January 16, 2005

Indian Express Mention

Join the Dots is a story in the Indian Express about Indian bloggers. It has a small excerpt about me:

[A self-contained, indulgent space] is the last thing one can call emergic.org, entrepreneur Rajesh Jains two-year-old web log on emerging tech, enterprises and markets.

Jain, founder of Indiaworld, the countrys first portal that was sold to Sify in 1999 for $115 million, prefers terse e-mail replies supplemented by appropriate links than one-on-one meetings. He says everything one needs to know about him or what he has to say about technology is there on the blog, real time. In fact, the blog is Jain, in HTML.

Today, I can imagine being without an email or a cellphone for a day, but not without blogging, says Jain, who blogs every morning for 30-40 minutes, with one column, and about 4 to 5 links with abstracts to other articles/blog posts.

The blog reflects his latest thinking, built on the minds of many others. The comments that I receive from many of the readers (and other bloggers) help in refining and getting the best from a community smarter than any single individual.

Well, regarding the “terse email replies supplanting one-to-one meeting” — Murali Menon, one of the two writers, caught me on an exceptionally busy four-day period and so I had to decline a meeting. Anyways, I have no real penchance for photos in newspapers and magazines! Email replies and links to things I have written about why I blog can work just as fine.

Overall, a nice story — hopefully, it will get more Indians to start blogging. And more importantly, sustain it over a period of time.

Bosworth on Databases

Adam Bosworth asks where all the good databases have gone:

Users of databases tend to ask for three very simple things:

1) Dynamic schema so that as the business model/description of goods or services changes and evolves, this evolution can be handled seamlessly in a system running 24 by 7, 365 days a year. This means that Amazon can track new things about new goods without changing the running system. It means that Federal Express can add Federal Express Ground seamlessly to their running tracking system and so on. In short, the database should handle unlimited change.

2) Dynamic partitioning of data across large dynamic numbers of machines. A lot people people track a lot of data these days. It is common to talk to customers tracking 100,000,000 items a day and having to maintain the information online for at least 180 days with 4K or more a pop and that adds (or multiplies) up to a 100 TB or so. Customers tell me that this is best served up to the 1MM users who may want it at any time by partioning the data because, in general, most of this data is highly partionable by customer or product or something. The only issue is that it needs to be dynamic so that as items are added or get “busy” the system dynamically load balances their data across the machines. In short, the database should handle unlimited scale with very low latency. It can do this because the vast majority of queries will be local to a product or a customer or something over which you can partion. It is, obviously, going to come at a cost for complex joins and predicates across entire data sets, but as it turns out, this isn’t that normative for these sorts of data bases and an be slower as long as point 3 below is handled well. And a lot of them can be solved with some giant indices that cover the datasets that are routinely scanned across customers or products.

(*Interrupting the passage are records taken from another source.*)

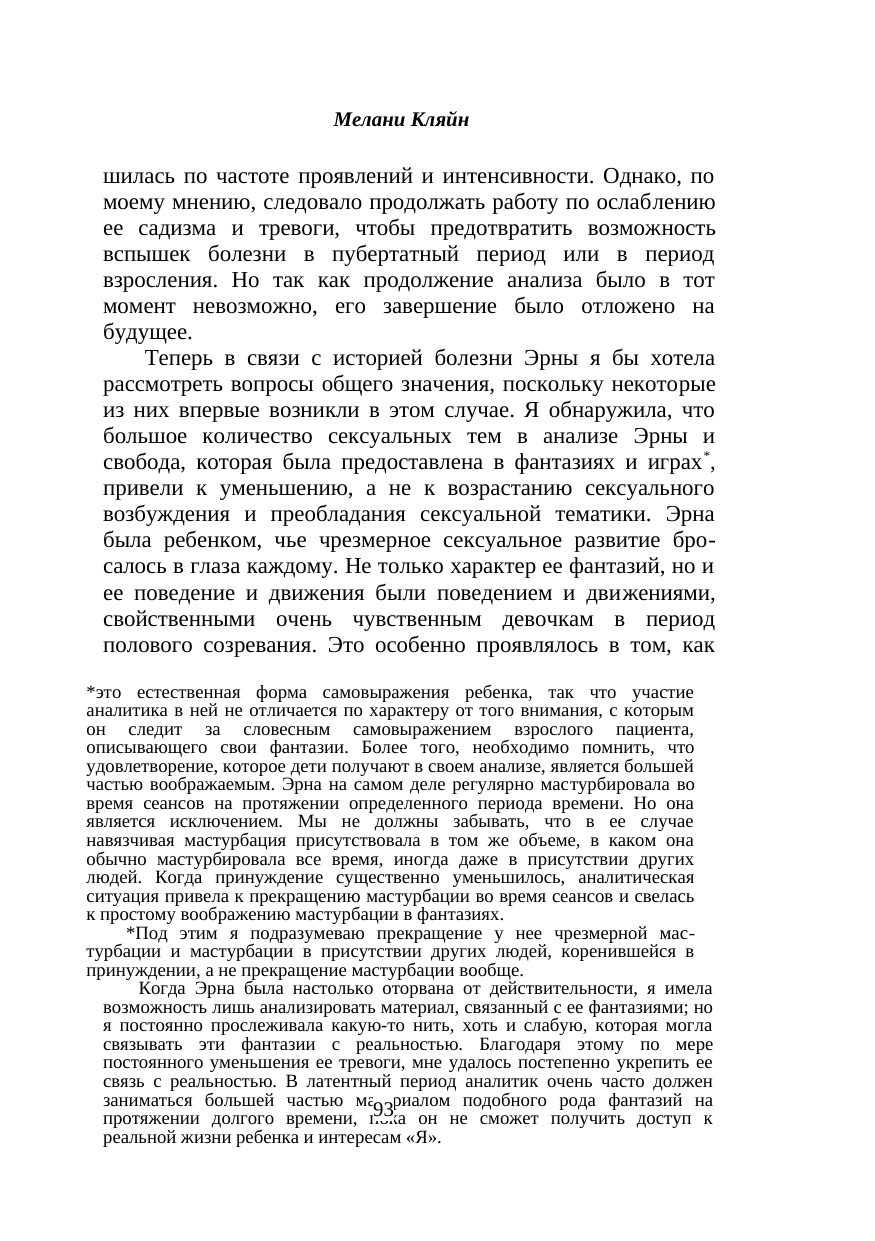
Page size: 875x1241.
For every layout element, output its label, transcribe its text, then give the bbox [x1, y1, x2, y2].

text Теперь в связи с историей болезни Эрны я бы хотела рассмотреть вопросы общего значения, поскольку некоторые из них впервые возникли в этом случае. Я обнаружила, что большое количество сексуальных тем в анализе Эрны и свобода, которая была предоставлена в фантазиях и играх, привели к уменьшению, а не к возрастанию сексуального возбуждения и преобладания сексуальной тематики. Эрна была ребенком, чье чрезмерное сексуальное развитие бросалось в глаза каждому. Не только характер ее фантазий, но и ее поведение и движения были поведением и движениями, свойственными очень чувственным девочкам в период полового созревания. Это особенно проявлялось в том, как провоцирующе она держала себя по отношению к мужчинам и мальчикам. В ходе анализа ее поведение также сильно изменилось к лучшему, и когда он закончился, она стала больше похожей на ребенка во всех отношениях. Далее, в результате анализа ее фантазий с мастурбацией был положен конец реальной мастурбации в ее жизни*. [103, 345, 716, 657]
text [103, 162, 716, 345]
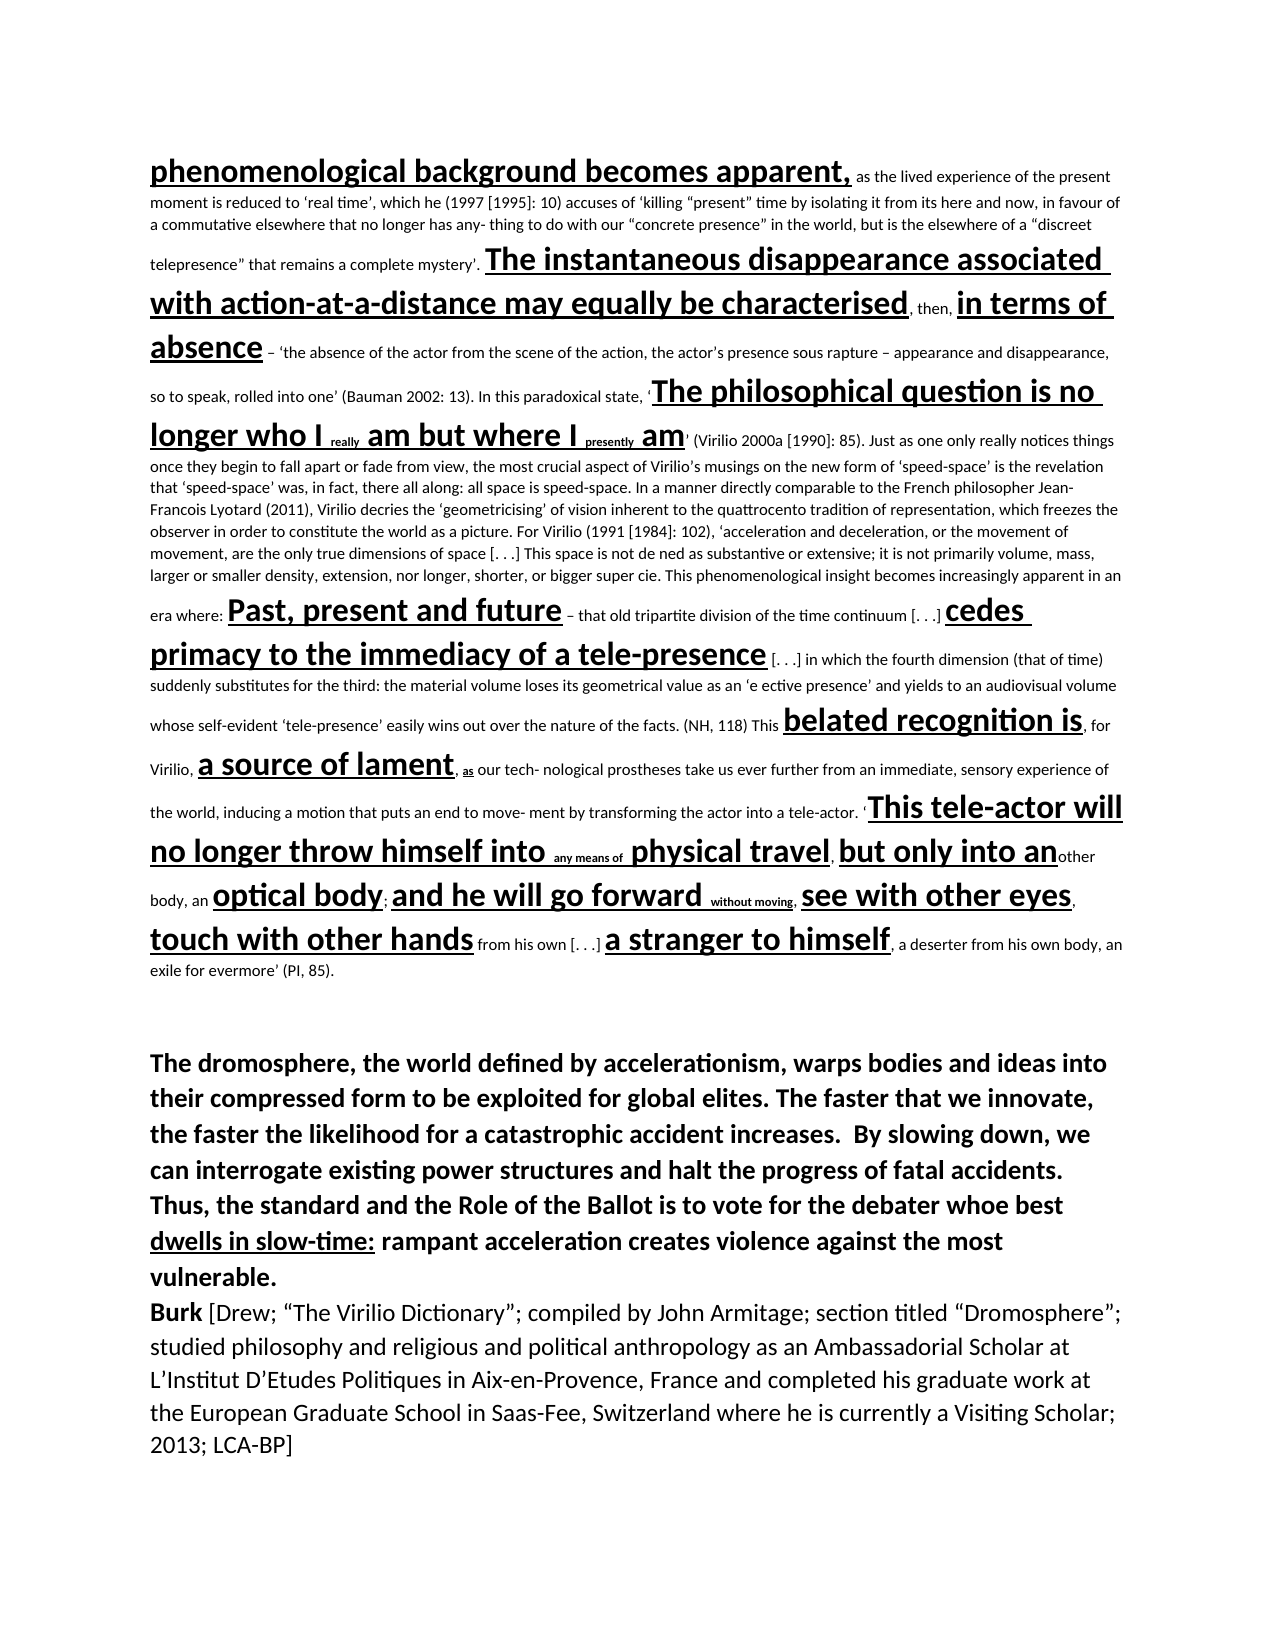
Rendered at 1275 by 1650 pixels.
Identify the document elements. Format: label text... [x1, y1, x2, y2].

3) Modern indexing. Google has spoiled the world. Everyone has learned that just typing in a few words should show the relevant results in a couple of hundred milliseconds. Everyone (whether an Amazon user or a customer looking up a check they wrote a month ago or a customer service rep looking up the history for someone calling in to complain) expects this. This indexing, of course, often has to include indexing through the “blobs” stored in the items such as PDF’s and Spreadsheets and Powerpoints. This is actually hard to do across all data, but much of the need is within a partioned data set (e.g. I want to and should only see my checks, not yours or my airbill status not yours) and then it should be trivial.

If the database vendors ARE solving these problems, then they aren’t doing a good job of telling the rest of us. The customers I talk to who are using the traditional databases are esentially using them as very dumb row stores and trying very hard to move all the logic and searching out into arrays of machines with in memory caches.

When Browsers Grow Up

Mitch Kapor writes:

The greater convenience of the browser has been evident for many years. Browsers work from every PC, while desktop applications do not as they have to be installed (purchased, licensed, etc.) where they are to run. I can check my mail from anywhere. I like that.

The exception to the far greater convenience of the browser is off-line usage. With no net connection, data stored in a web app is inaccessible. So, infrastructure to support local storage of data (via caching, via something fancier) as a standard affordance of web-based applications is perhaps the biggest remaining barrier to be overcome. There is no fundamental reason I am aware of it can’t be overcome either on a case-by-case basis, or better, in a more general way which would work not just for a given application, but for many of them.

So far, I’ve been describing redoing the feature set of a conventional app for the web. When an application, like Chandler, tries to break new ground in functionality or interface, matters grow considerably more complex, a subject I may take up here in the future. But for any new application project I get involved in starting, my strong predisposition is to think in terms of a web interface as primary.